Be Alert and Prepared for Wet Roads
- ‘Turn Around Don’t Drown.’ Never attempt to drive on a road that’s covered with water. Turn around and find another route.
- Personal safety first. Should you encounter a situation where your vehicle takes on water, always think of personal safety first. Leaving a vehicle to get to safer, higher ground to prevent injury or loss of life should always be the priority.
- Don't use cruise control. Driving on slick roads means your tires will have less traction, and you should be prepared to adjust accordingly. If something goes wrong while you have cruise control on, there may not be enough time to take over the vehicle.
- Increase your following distance. When facing reduced visibility, you and other drivers will likely need more time to react to surrounding traffic. Leave ample space between you and nearby vehicles to reduce the need for sudden reactions.
- Drive more slowly. Hydroplaning is an ever-present danger with as little as one-twelfth of an inch of water on the road. Some tires can lose contact with the road even at 35 mph. Reducing your speed will help you remain in control of the vehicle.

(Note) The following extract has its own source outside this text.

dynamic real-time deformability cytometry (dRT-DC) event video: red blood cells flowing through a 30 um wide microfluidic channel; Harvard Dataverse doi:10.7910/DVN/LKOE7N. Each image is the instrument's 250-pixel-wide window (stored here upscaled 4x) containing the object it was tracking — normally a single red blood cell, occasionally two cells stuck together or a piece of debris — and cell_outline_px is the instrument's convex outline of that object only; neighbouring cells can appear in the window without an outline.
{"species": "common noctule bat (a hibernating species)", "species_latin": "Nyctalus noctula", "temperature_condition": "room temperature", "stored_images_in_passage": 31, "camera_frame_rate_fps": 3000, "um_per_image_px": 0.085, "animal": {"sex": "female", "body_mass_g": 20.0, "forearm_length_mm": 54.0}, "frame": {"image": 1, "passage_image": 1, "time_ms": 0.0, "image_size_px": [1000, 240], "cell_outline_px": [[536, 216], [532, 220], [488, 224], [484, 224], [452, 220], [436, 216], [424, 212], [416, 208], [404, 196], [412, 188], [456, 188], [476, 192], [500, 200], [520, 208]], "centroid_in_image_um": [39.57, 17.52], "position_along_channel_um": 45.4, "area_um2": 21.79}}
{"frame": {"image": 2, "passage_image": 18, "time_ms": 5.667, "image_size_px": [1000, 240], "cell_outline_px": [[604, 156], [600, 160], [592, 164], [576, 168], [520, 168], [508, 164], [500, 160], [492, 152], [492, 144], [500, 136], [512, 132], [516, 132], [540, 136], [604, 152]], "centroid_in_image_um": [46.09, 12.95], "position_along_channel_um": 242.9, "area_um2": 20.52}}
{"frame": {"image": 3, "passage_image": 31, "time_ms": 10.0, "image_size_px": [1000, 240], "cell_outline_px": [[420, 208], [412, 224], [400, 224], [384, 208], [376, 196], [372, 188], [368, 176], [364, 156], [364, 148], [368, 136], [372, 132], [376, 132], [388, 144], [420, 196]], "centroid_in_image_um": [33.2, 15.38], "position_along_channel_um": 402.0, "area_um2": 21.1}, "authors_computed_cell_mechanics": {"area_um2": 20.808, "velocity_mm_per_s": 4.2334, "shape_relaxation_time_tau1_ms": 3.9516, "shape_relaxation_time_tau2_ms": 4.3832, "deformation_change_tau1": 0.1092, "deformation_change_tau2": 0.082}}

- Know how to respond to a skid. If your vehicle begins to skid, remain calm. Avoid slamming on your brakes; doing so could throw your vehicle off balance and out of your control. Instead, look and steer in the direction you want your vehicle to go.
- Never try to start a car that has taken on water. Flood waters are corrosive and contain debris that could enhance any damage the car has already received as a result of taking on water. In some cases, vehicles may be salvageable by drying out, but starting a car in flood waters can force water into systems that may not be affected by standing water.
Prepare Your Vehicle
Vehicle maintenance is part of safe driving in general; it ensures everything is running smoothly. Be sure to check the following components; that way, you have less to worry about when you need to drive in the rain:
- Windshield wipers. Keep your vision as clear as possible by replacing your wipers every six to 12 months. Streaking or chattering are signs that it’s time to put on a new set.
- Lights. Ensure your headlights, taillights, brake lights, and turn signals are functioning properly so other drivers will see you more clearly. Clean haziness from your headlight covers.
- Tires. Check them at least once a month; maintain your car’s recommended tire pressure. If you see uneven or excess tread wear, consider a suspension repair or wheel alignment.